[Transcribed page contents]

----

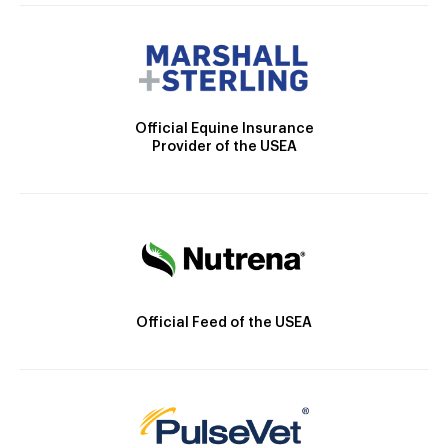
Official Equine Insurance
Provider of the USEA
Official Feed of the USEA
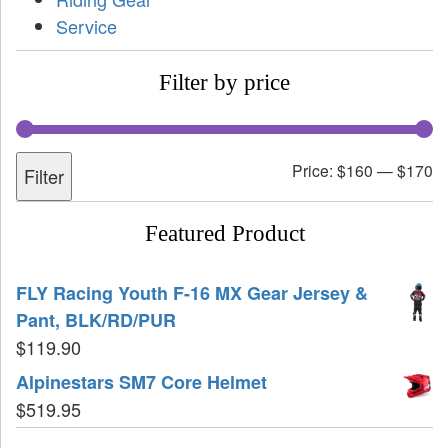
Service
Filter by price
Price:
$160
—
$170
Filter
Featured Product
FLY Racing Youth F-16 MX Gear Jersey &
Pant, BLK/RD/PUR
$
119.90
Alpinestars SM7 Core Helmet
$
519.95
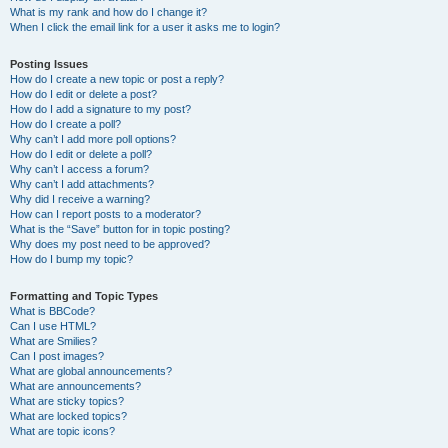
What is my rank and how do I change it?
When I click the email link for a user it asks me to login?
Posting Issues
How do I create a new topic or post a reply?
How do I edit or delete a post?
How do I add a signature to my post?
How do I create a poll?
Why can’t I add more poll options?
How do I edit or delete a poll?
Why can’t I access a forum?
Why can’t I add attachments?
Why did I receive a warning?
How can I report posts to a moderator?
What is the “Save” button for in topic posting?
Why does my post need to be approved?
How do I bump my topic?
Formatting and Topic Types
What is BBCode?
Can I use HTML?
What are Smilies?
Can I post images?
What are global announcements?
What are announcements?
What are sticky topics?
What are locked topics?
What are topic icons?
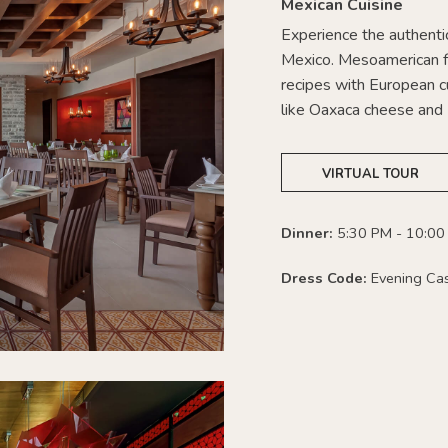
Mexican Cuisine
Experience the authentic
Mexico. Mesoamerican f
recipes with European cu
like Oaxaca cheese and 
VIRTUAL TOUR
Dinner:
5:30 PM - 10:00
Dress Code:
Evening Ca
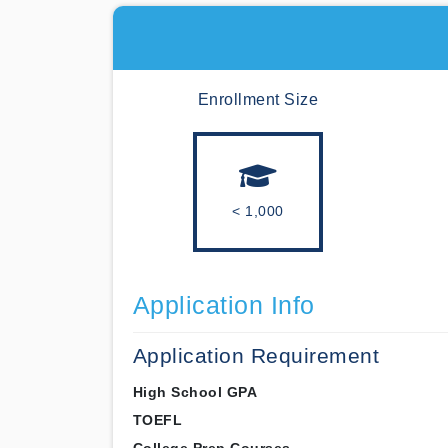
Enrollment Size
< 1,000
Application Info
Application Requirement
High School GPA
TOEFL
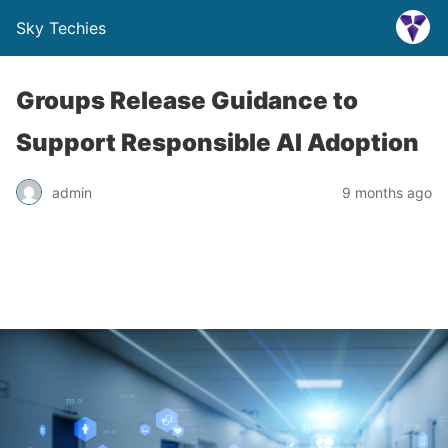
Sky Techies
Groups Release Guidance to
Support Responsible AI Adoption
admin
9 months ago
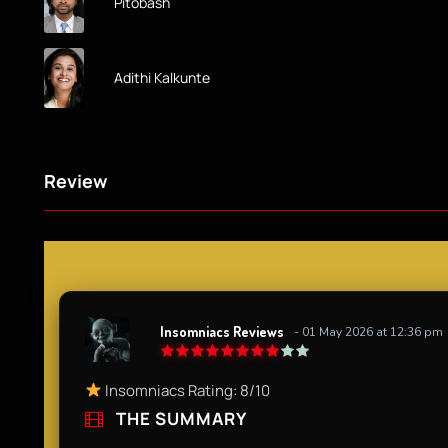
Pitobash
Adithi Kalkunte
Review
Insomniacs Reviews
- 01 May 2026 at 12:36 pm
Insomniacs Rating: 8/10
THE SUMMARY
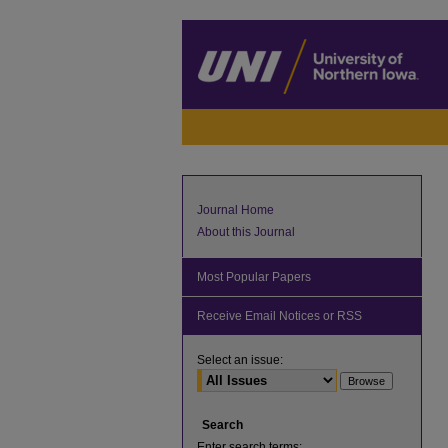
Journal Home
About this Journal
Most Popular Papers
Receive Email Notices or RSS
Select an issue:
Search
Enter search terms:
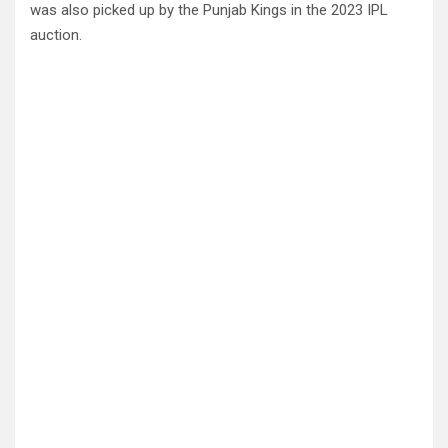
was also picked up by the Punjab Kings in the 2023 IPL
auction.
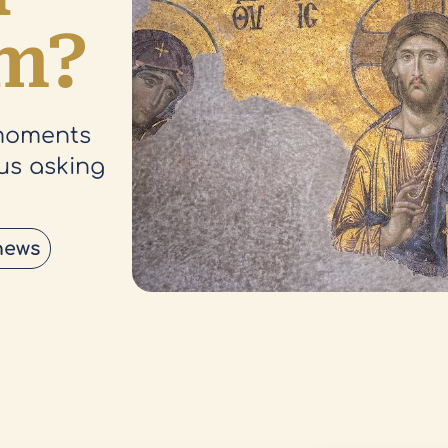
am?
 moments
sus asking
news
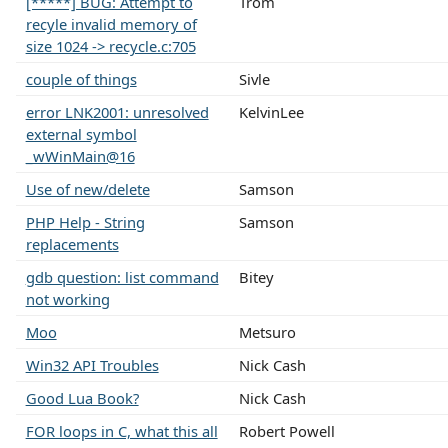
[*****] BUG: Attempt to
Trom
recyle invalid memory of
size 1024 -> recycle.c:705
couple of things
Sivle
error LNK2001: unresolved
KelvinLee
external symbol
_wWinMain@16
Use of new/delete
Samson
PHP Help - String
Samson
replacements
gdb question: list command
Bitey
not working
Moo
Metsuro
Win32 API Troubles
Nick Cash
Good Lua Book?
Nick Cash
FOR loops in C, what this all
Robert Powell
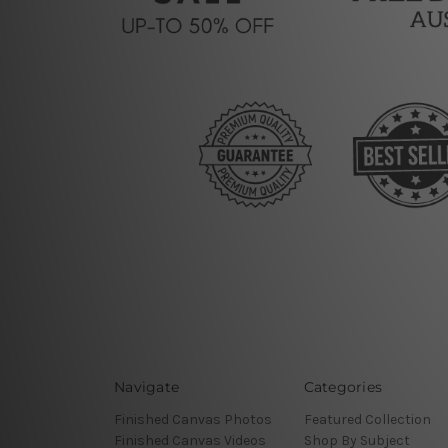
Navigate
Categories
Finished Canvas Photos
Featured Collection
Finished Canvas Videos
Shop By Subject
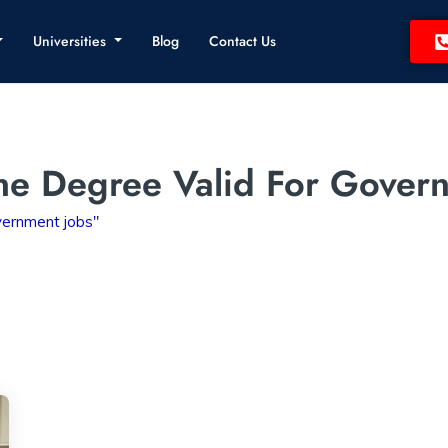
Universities
Blog
Contact Us
ine Degree Valid For Gover
overnment jobs"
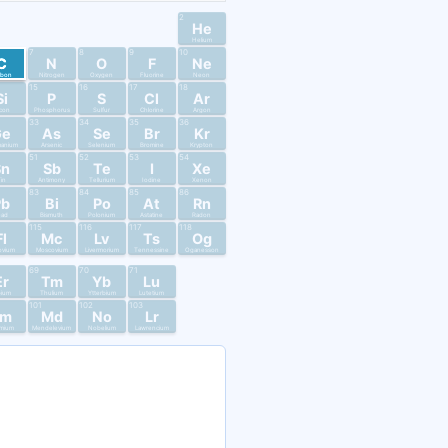
2
He
Helium
7
8
9
10
C
N
O
F
Ne
rbon
Nitrogen
Oxygen
Fluorine
Neon
15
16
17
18
Si
P
S
Cl
Ar
licon
Phosphorus
Sulfur
Chlorine
Argon
33
34
35
36
Ge
As
Se
Br
Kr
anium
Arsenic
Selenium
Bromine
Krypton
51
52
53
54
Sn
Sb
Te
I
Xe
in
Antimony
Tellurium
Iodine
Xenon
83
84
85
86
Pb
Bi
Po
At
Rn
ead
Bismuth
Polonium
Astatine
Radon
115
116
117
118
Fl
Mc
Lv
Ts
Og
ovium
Moscovium
Livermorium
Tennessine
Oganesson
69
70
71
Er
Tm
Yb
Lu
bium
Thulium
Ytterbium
Lutetium
101
102
103
Fm
Md
No
Lr
mium
Mendelevium
Nobelium
Lawrencium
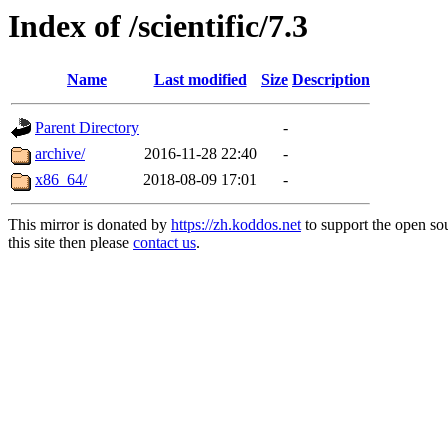
Index of /scientific/7.3
Name
Last modified
Size
Description
Parent Directory
-
archive/
2016-11-28 22:40
-
x86_64/
2018-08-09 17:01
-
This mirror is donated by
https://zh.koddos.net
to support the open so
this site then please
contact us
.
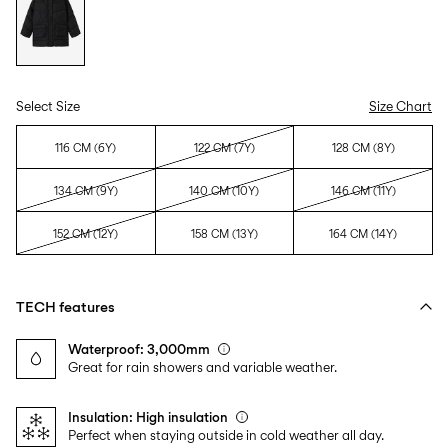
Select Size
Size Chart
116 CM (6Y)
122 CM (7Y)
128 CM (8Y)
134 CM (9Y)
140 CM (10Y)
146 CM (11Y)
152 CM (12Y)
158 CM (13Y)
164 CM (14Y)
TECH features
Waterproof: 3,000mm
Great for rain showers and variable weather.
Insulation: High insulation
Perfect when staying outside in cold weather all day.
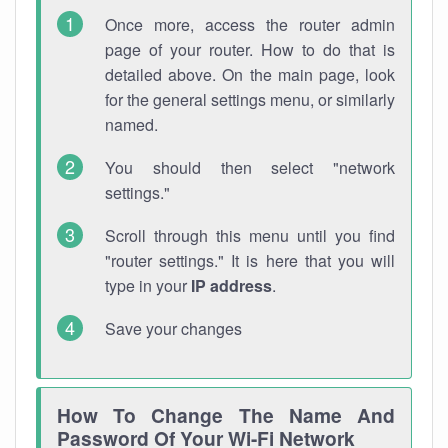
Once more, access the router admin
page of your router. How to do that is
detailed above. On the main page, look
for the general settings menu, or similarly
named.
You should then select "network
settings."
Scroll through this menu until you find
"router settings." It is here that you will
type in your
IP address
.
Save your changes
How To Change The Name And
Password Of Your Wi-Fi Network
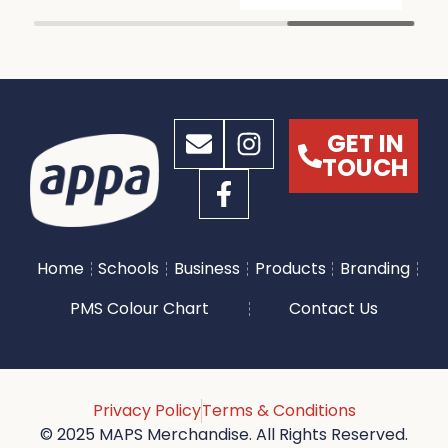
GET IN
TOUCH
Home
Schools
Business
Products
Branding
PMS Colour Chart
Contact Us
Privacy Policy
Terms & Conditions
© 2025 MAPS Merchandise. All Rights Reserved.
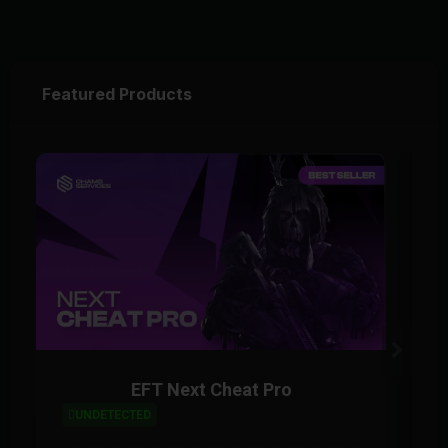
Featured Products
EFT Next Cheat Pro
UNDETECTED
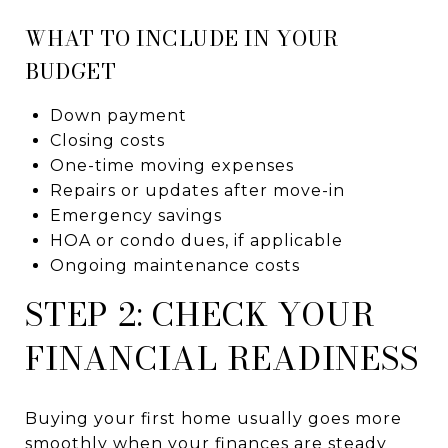
WHAT TO INCLUDE IN YOUR
BUDGET
Down payment
Closing costs
One-time moving expenses
Repairs or updates after move-in
Emergency savings
HOA or condo dues, if applicable
Ongoing maintenance costs
STEP 2: CHECK YOUR
FINANCIAL READINESS
Buying your first home usually goes more
smoothly when your finances are steady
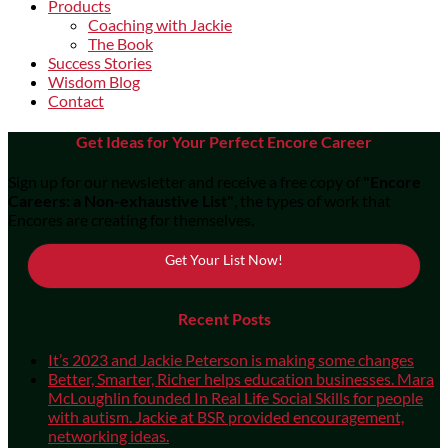
Products
Coaching with Jackie
The Book
Success Stories
Wisdom Blog
Contact
Get Ideas for Your Perfect Encore Career
Sign up for our newsletter and receive a free copy of
"Encore
Careers: a Non-exhaustive List"
, the types of work that
Encores are creating for themselves.
Get Your List Now!
Recent Posts
It’s 2023 and Jackie Peterson is making some changes
Better, Smarter, Richer helps education businesses. Mara
McLoughlin founded In Real Life Social Skills for people
with autism. Jackie at BSR provided encouragement,
networking ideas.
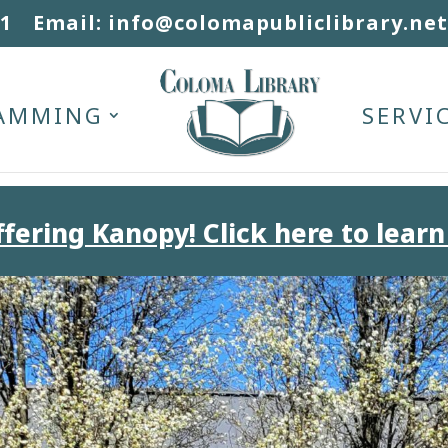
31
Email: info@colomapubliclibrary.net
AMMING
SERVI
fering Kanopy! Click here to learn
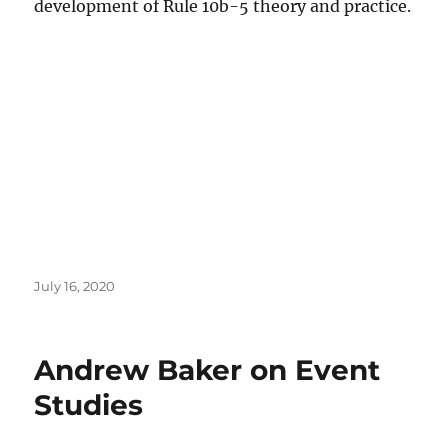
development of Rule 10b-5 theory and practice.
Posted
July 16, 2020
on
Andrew Baker on Event
Studies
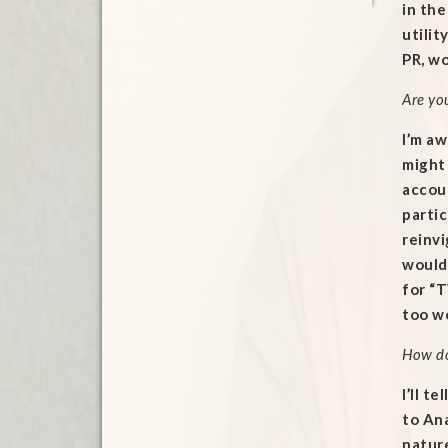
in th
utilit
PR, w
Are yo
I’m aw
might 
accoun
partic
reinvi
would 
for “T
too wo
How do
I’ll t
to Ana
nature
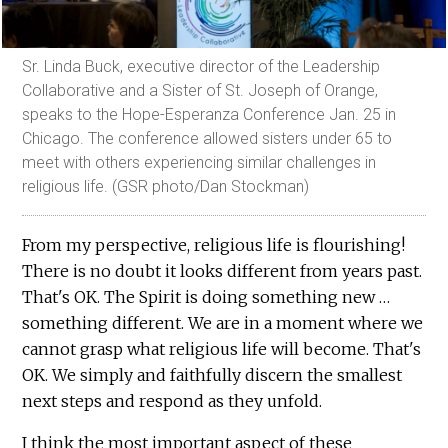
Sr. Linda Buck, executive director of the Leadership
Collaborative and a Sister of St. Joseph of Orange,
speaks to the Hope-Esperanza Conference Jan. 25 in
Chicago. The conference allowed sisters under 65 to
meet with others experiencing similar challenges in
religious life. (GSR photo/Dan Stockman)
From my perspective, religious life is flourishing!
There is no doubt it looks different from years past.
That's OK. The Spirit is doing something new …
something different. We are in a moment where we
cannot grasp what religious life will become. That's
OK. We simply and faithfully discern the smallest
next steps and respond as they unfold.
I think the most important aspect of these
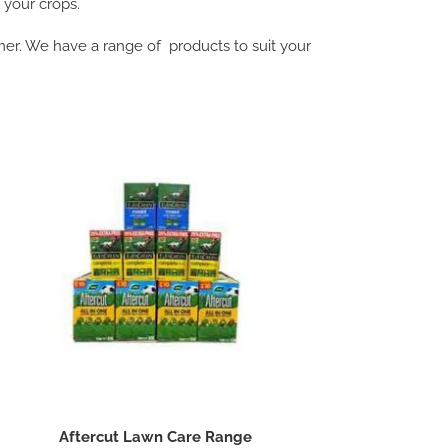
g your crops.
r. We have a range of products to suit your
Aftercut Lawn Care Range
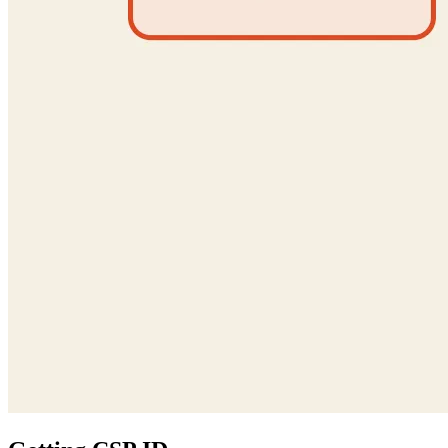
Getting CSP ID
Now the last part. The
claim in the forged JWT requires the
aud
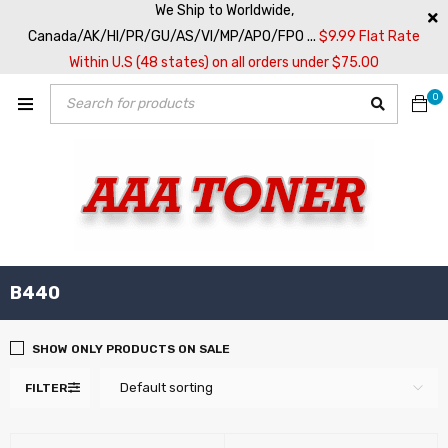
We Ship to Worldwide,
Canada/AK/HI/PR/GU/AS/VI/MP/APO/FPO ...
$9.99 Flat Rate
Within U.S (48 states) on all orders under $75.00
0
B440
SHOW ONLY PRODUCTS ON SALE
Default sorting
FILTER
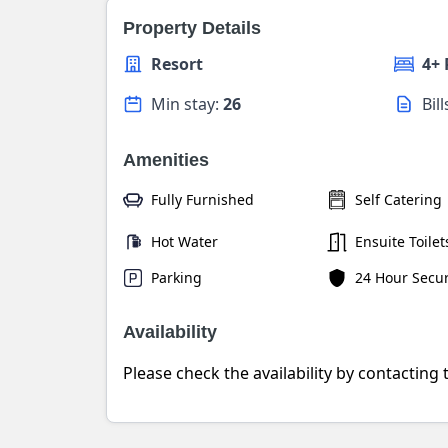
Property Details
Resort
4+
Min stay:
26
Bil
Amenities
Fully Furnished
Self Catering
Hot Water
Ensuite Toilet
Parking
24 Hour Secur
Availability
Please check the availability by contacting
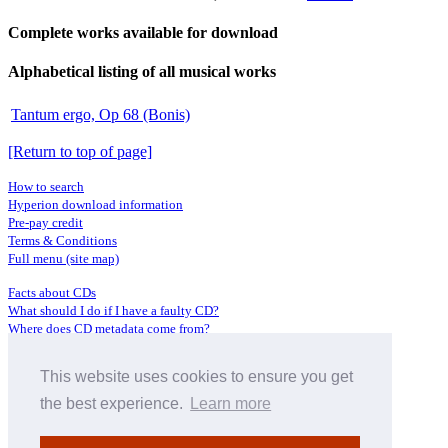
Complete works available for download
Alphabetical listing of all musical works
Tantum ergo, Op 68 (Bonis)
[Return to top of page]
How to search
Hyperion download information
Pre-pay credit
Terms & Conditions
Full menu (site map)
Facts about CDs
What should I do if I have a faulty CD?
Where does CD metadata come from?
Contact us
This website uses cookies to ensure you get
Distributors
Archive Service information
the best experience.
Learn more
Privacy Policy
About Hyperion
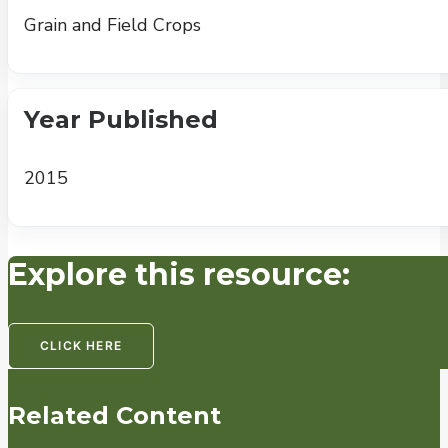
Grain and Field Crops
Year Published
2015
Explore this resource:
CLICK HERE
Related Content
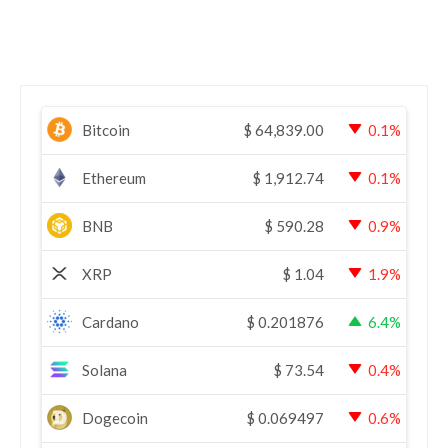
Bitcoin
$
64,839.00
0.1%
Ethereum
$
1,912.74
0.1%
BNB
$
590.28
0.9%
XRP
$
1.04
1.9%
Cardano
$
0.201876
6.4%
Solana
$
73.54
0.4%
Dogecoin
$
0.069497
0.6%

----

**EXERCISE OBJECTIVE**
In the entries above, find the line containing "VIRTUAL TOUR" and the line containing "Insulation: High insulation", then copy both and every line between them exactly, without any picture.

**SOLUTION TO THE PROBLEM**
VIRTUAL TOUR
Dinner:
5:30 PM - 10:00
Dress Code:
Evening Ca
Enrollment Size
< 1,000
Application Info
Application Requirement
High School GPA
TOEFL
Sky Techies
Groups Release Guidance to
Support Responsible AI Adoption
admin
9 months ago
Pitobash
Adithi Kalkunte
Review
Insomniacs Reviews
- 01 May 2026 at 12:36 pm
Insomniacs Rating: 8/10
THE SUMMARY
Journal Home
About this Journal
Most Popular Papers
Receive Email Notices or RSS
Select an issue:
Search
Enter search terms:
was also picked up by the Punjab Kings in the 2023 IPL
auction.
am?
 moments
sus asking
news
[*****] BUG: Attempt to
Trom
recyle invalid memory of
size 1024 -> recycle.c:705
couple of things
Sivle
error LNK2001: unresolved
KelvinLee
external symbol
_wWinMain@16
Use of new/delete
Samson
PHP Help - String
Samson
replacements
gdb question: list command
Bitey
not working
Moo
Metsuro
Win32 API Troubles
Nick Cash
Good Lua Book?
Nick Cash
FOR loops in C, what this all
Robert Powell
Navigate
Categories
Finished Canvas Photos
Featured Collection
Finished Canvas Videos
Shop By Subject
Universities
Blog
Contact Us
ine Degree Valid For Gover
overnment jobs"
2
He
Helium
7
8
9
10
C
N
O
F
Ne
rbon
Nitrogen
Oxygen
Fluorine
Neon
15
16
17
18
Si
P
S
Cl
Ar
licon
Phosphorus
Sulfur
Chlorine
Argon
33
34
35
36
Ge
As
Se
Br
Kr
anium
Arsenic
Selenium
Bromine
Krypton
51
52
53
54
Sn
Sb
Te
I
Xe
in
Antimony
Tellurium
Iodine
Xenon
83
84
85
86
Pb
Bi
Po
At
Rn
ead
Bismuth
Polonium
Astatine
Radon
115
116
117
118
Fl
Mc
Lv
Ts
Og
ovium
Moscovium
Livermorium
Tennessine
Oganesson
69
70
71
Er
Tm
Yb
Lu
bium
Thulium
Ytterbium
Lutetium
101
102
103
Fm
Md
No
Lr
mium
Mendelevium
Nobelium
Lawrencium
Index of /scientific/7.3
Name
Last modified
Size
Description
Parent Directory
-
archive/
2016-11-28 22:40
-
x86_64/
2018-08-09 17:01
-
This mirror is donated by
https://zh.koddos.net
to support the open so
this site then please
contact us
.
Select Size
Size Chart
116 CM (6Y)
122 CM (7Y)
128 CM (8Y)
134 CM (9Y)
140 CM (10Y)
146 CM (11Y)
152 CM (12Y)
158 CM (13Y)
164 CM (14Y)
TECH features
Waterproof: 3,000mm
Great for rain showers and variable weather.
Insulation: High insulation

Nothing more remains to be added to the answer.